Cinematographer Gregg Toland is best known for his experimental photographic techniques, most memorably on Orson Welles's masterpiece
Citizen Kane. At age 15, Toland came to Hollywood to work as an office boy. With his keen interest in camera work and immense creativity, he was a first cameraman by age 27 -- the youngest in Hollywood at the time.
Before Kane, Toland worked with such directors as
John Ford on
"The Grapes of Wrath" and
William Wyler on
"Wuthering Heights" (for which he won his only Oscar.) Other notable
works include Wyler's
"The Best Years of Our Lives", Ford's
"The Long Voyage Home", and Disney's
"Song of the South".
Toland's trademarks included sharp, deep focus pictures, black-and-white film, ceilinged
sets, low-angle lighting, and touches of Germanic expressionism.

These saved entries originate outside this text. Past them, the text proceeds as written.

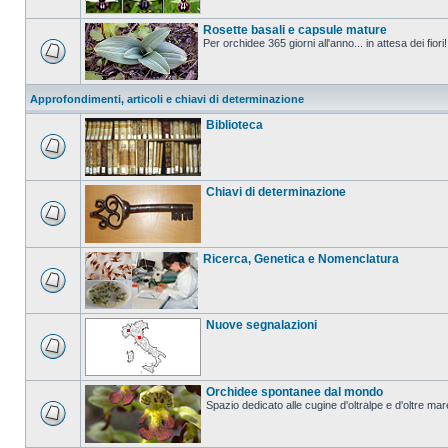
Rosette basali e capsule mature
Per orchidee 365 giorni all'anno... in attesa dei fiori!
Approfondimenti, articoli e chiavi di determinazione
Biblioteca
Chiavi di determinazione
Ricerca, Genetica e Nomenclatura
Nuove segnalazioni
Orchidee spontanee dal mondo
Spazio dedicato alle cugine d'oltralpe e d'oltre mar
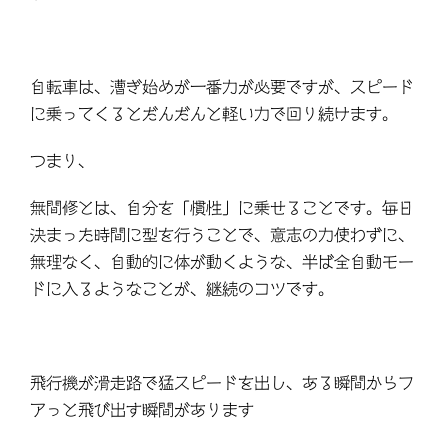
自転車は、漕ぎ始めが一番力が必要ですが、スピード
に乗ってくるとだんだんと軽い力で回り続けます。
つまり、
無間修とは、自分を「慣性」に乗せることです。毎日
決まった時間に型を行うことで、意志の力使わずに、
無理なく、自動的に体が動くような、半ば全自動モー
ドに入るようなことが、継続のコツです。
飛行機が滑走路で猛スピードを出し、ある瞬間からフ
アっと飛び出す瞬間があります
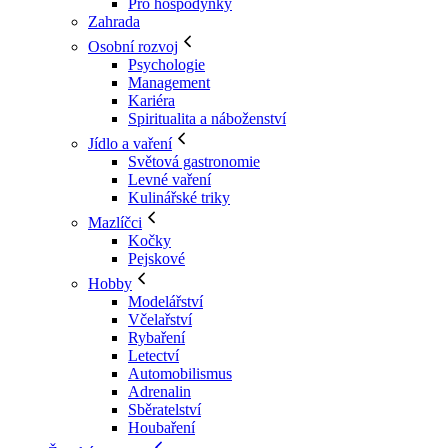
Pro hospodyňky
Zahrada
Osobní rozvoj
Psychologie
Management
Kariéra
Spiritualita a náboženství
Jídlo a vaření
Světová gastronomie
Levné vaření
Kulinářské triky
Mazlíčci
Kočky
Pejskové
Hobby
Modelářství
Včelařství
Rybaření
Letectví
Automobilismus
Adrenalin
Sběratelství
Houbaření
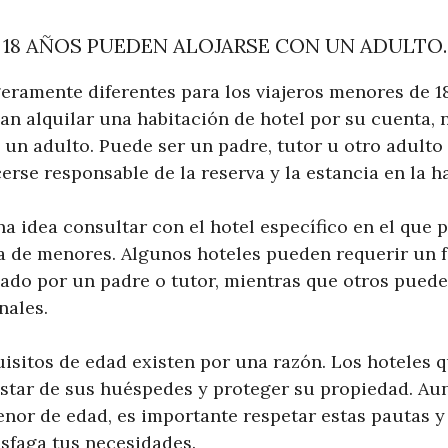
 18 AÑOS PUEDEN ALOJARSE CON UN ADULTO.
geramente diferentes para los viajeros menores de 1
an alquilar una habitación de hotel por su cuenta,
 un adulto. Puede ser un padre, tutor u otro adulto
erse responsable de la reserva y la estancia en la h
a idea consultar con el hotel específico en el que
ca de menores. Algunos hoteles pueden requerir un 
ado por un padre o tutor, mientras que otros puede
nales.
isitos de edad existen por una razón. Los hoteles q
estar de sus huéspedes y proteger su propiedad. Au
menor de edad, es importante respetar estas pautas 
isfaga tus necesidades.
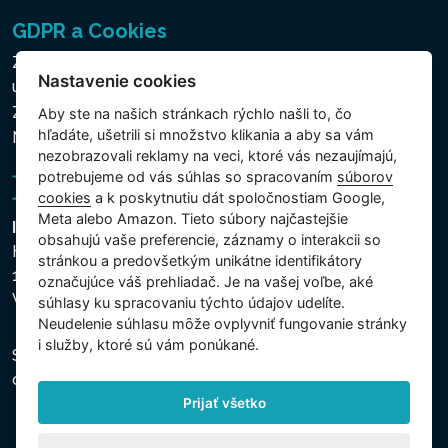
GDPR a Cookies
Zásady ochrany osobných a ďalších spracovávaných
Nastavenie cookies
údajov
Zásady používania súborov cookies
Aby ste na našich stránkach rýchlo našli to, čo
hľadáte, ušetrili si množstvo klikania a aby sa vám
Nastavenie cookies
nezobrazovali reklamy na veci, ktoré vás nezaujímajú,
potrebujeme od vás súhlas so spracovaním
súborov
cookies
a k poskytnutiu dát spoločnostiam Google,
Meta alebo Amazon. Tieto súbory najčastejšie
Intex Trading, s.r.o.
obsahujú vaše preferencie, záznamy o interakcii so
Hradecká 2526/3
stránkou a predovšetkým unikátne identifikátory
130 00 Praha 3
označujúce váš prehliadač. Je na vašej voľbe, aké
Vinohrady - Česká republika
súhlasy ku spracovaniu týchto údajov udelíte.
Neudelenie súhlasu mȏže ovplyvniť fungovanie stránky
i služby, ktoré sú vám ponúkané.
Spoločnosť je zapísaná na Mestskom súde v Prahe,
oddiel C, vložka 74759, IČO 26150808, DIČ CZ26150808.
Prijať všetko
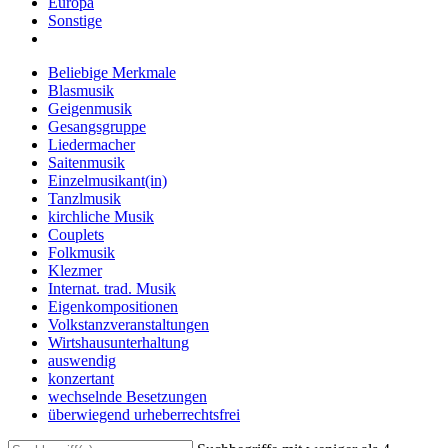
Europa
Sonstige
Beliebige Merkmale
Blasmusik
Geigenmusik
Gesangsgruppe
Liedermacher
Saitenmusik
Einzelmusikant(in)
Tanzlmusik
kirchliche Musik
Couplets
Folkmusik
Klezmer
Internat. trad. Musik
Eigenkompositionen
Volkstanzveranstaltungen
Wirtshausunterhaltung
auswendig
konzertant
wechselnde Besetzungen
überwiegend urheberrechtsfrei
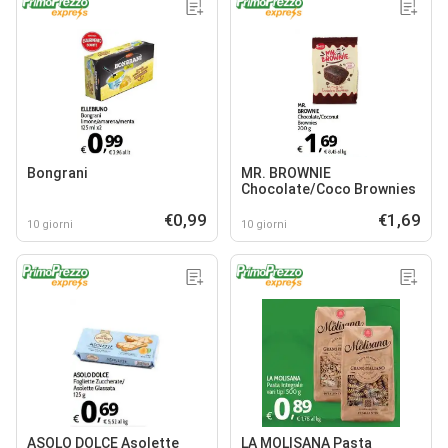
Bongrani
MR. BROWNIE
Chocolate/Coco Brownies
€0,99
€1,69
10 giorni
10 giorni
ASOLO DOLCE Asolette
LA MOLISANA Pasta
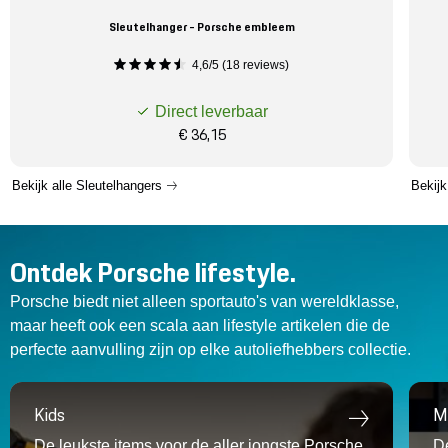
Sleutelhanger - Porsche embleem
4,6/5 (18 reviews)
Direct leverbaar
€ 36,15
Bekijk alle Sleutelhangers
Bekijk
Ontdek Porsche lifestyle.
Porsche biedt niet alleen sportauto's van wereldklasse,
maar heeft ook een scala aan lifestyle artikelen die de
perfecte aanvulling zijn op elke autoliefhebbers collectie.
Kids
M
De leukste items voor de aller jongste
Porsche
D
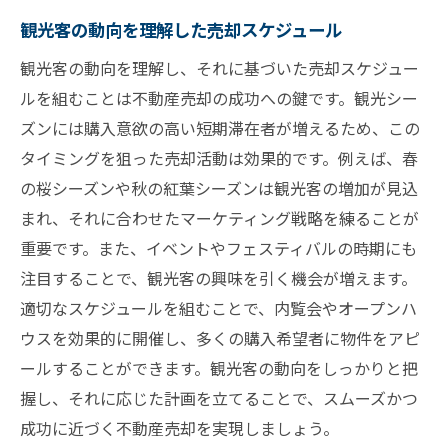
観光客の動向を理解した売却スケジュール
観光客の動向を理解し、それに基づいた売却スケジュー
ルを組むことは不動産売却の成功への鍵です。観光シー
ズンには購入意欲の高い短期滞在者が増えるため、この
タイミングを狙った売却活動は効果的です。例えば、春
の桜シーズンや秋の紅葉シーズンは観光客の増加が見込
まれ、それに合わせたマーケティング戦略を練ることが
重要です。また、イベントやフェスティバルの時期にも
注目することで、観光客の興味を引く機会が増えます。
適切なスケジュールを組むことで、内覧会やオープンハ
ウスを効果的に開催し、多くの購入希望者に物件をアピ
ールすることができます。観光客の動向をしっかりと把
握し、それに応じた計画を立てることで、スムーズかつ
成功に近づく不動産売却を実現しましょう。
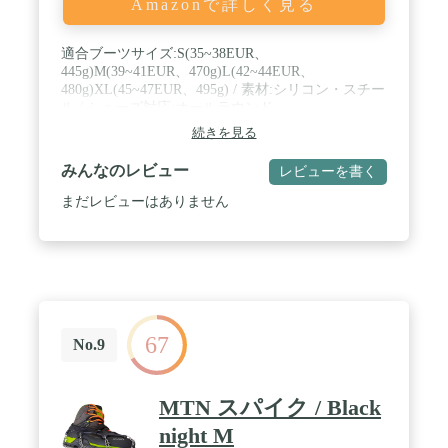
Amazonで詳しく見る
適合ブーツサイズ:S(35~38EUR、
445g)M(39~41EUR、470g)L(42~44EUR、
480g)XL(45~47EUR、495g) / 素材:シリコン・スチー
ル / シューズ対応:オールラウンド
続きを見る
みんなのレビュー
レビューを書く
まだレビューはありません
67
No.9
MTN スパイク / Black
night M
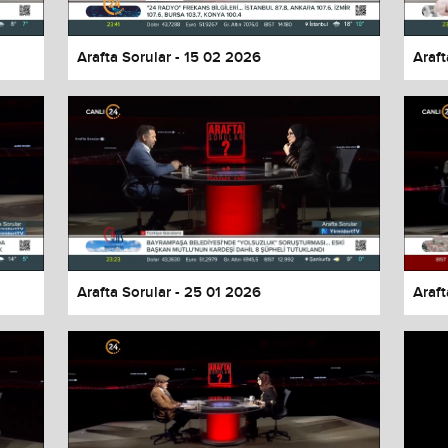
Arafta Sorular - 15 02 2026
Araft
Arafta Sorular - 25 01 2026
Araft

After much success in his early career, Toland remarked, "I want to work with someone who's never made a movie. That's the only way to learn anything from someone who doesn't know anything." He got
his chance in 1941 with Orson Welles and
"Citizen Kane".
Toland recieved numerous nominations for best cinematography (
Misérables, Les (1934),
Dead End (1937),
Long Voyage Home, The (1940),
Citizen Kane (1941)), he eventually won the Oscar for
Wuthering Heights (1939)
Gregg Toland died prematurely of a heart attack in 1948.